Start of Source material
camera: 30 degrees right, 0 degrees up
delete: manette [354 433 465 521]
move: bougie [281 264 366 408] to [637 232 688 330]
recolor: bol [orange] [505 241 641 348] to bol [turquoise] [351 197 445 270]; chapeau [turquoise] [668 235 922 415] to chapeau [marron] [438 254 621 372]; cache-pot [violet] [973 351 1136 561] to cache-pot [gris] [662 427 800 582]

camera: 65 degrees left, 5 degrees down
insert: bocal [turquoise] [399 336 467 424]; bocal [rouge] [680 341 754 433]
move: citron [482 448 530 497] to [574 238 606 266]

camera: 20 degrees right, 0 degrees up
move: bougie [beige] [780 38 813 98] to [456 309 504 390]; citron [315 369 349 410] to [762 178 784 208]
End of Source material
Start of Source material
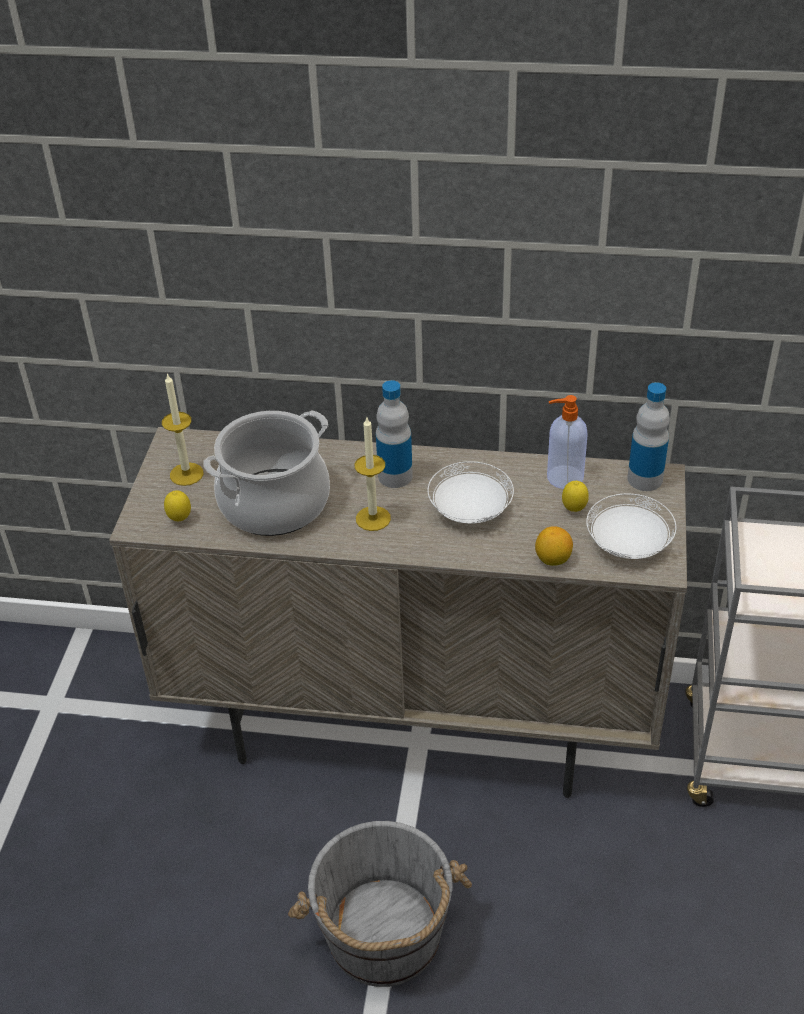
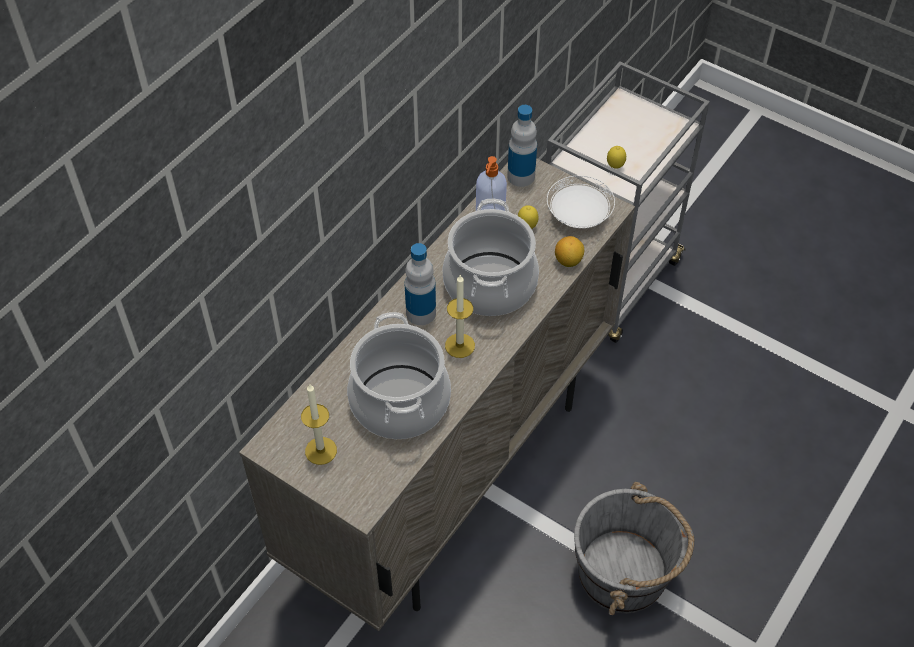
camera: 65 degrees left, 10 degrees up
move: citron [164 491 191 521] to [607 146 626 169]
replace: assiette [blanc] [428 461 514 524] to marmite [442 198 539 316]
End of Source material
> [What the task asks] An exact copy of the lines above, from the one containing "camera: 30 degrees right, 0 degrees up" down to the one containing "move: bougie [281" and including both, is the whole answer; retype it and nothing else.

> [Output]
camera: 30 degrees right, 0 degrees up
delete: manette [354 433 465 521]
move: bougie [281 264 366 408] to [637 232 688 330]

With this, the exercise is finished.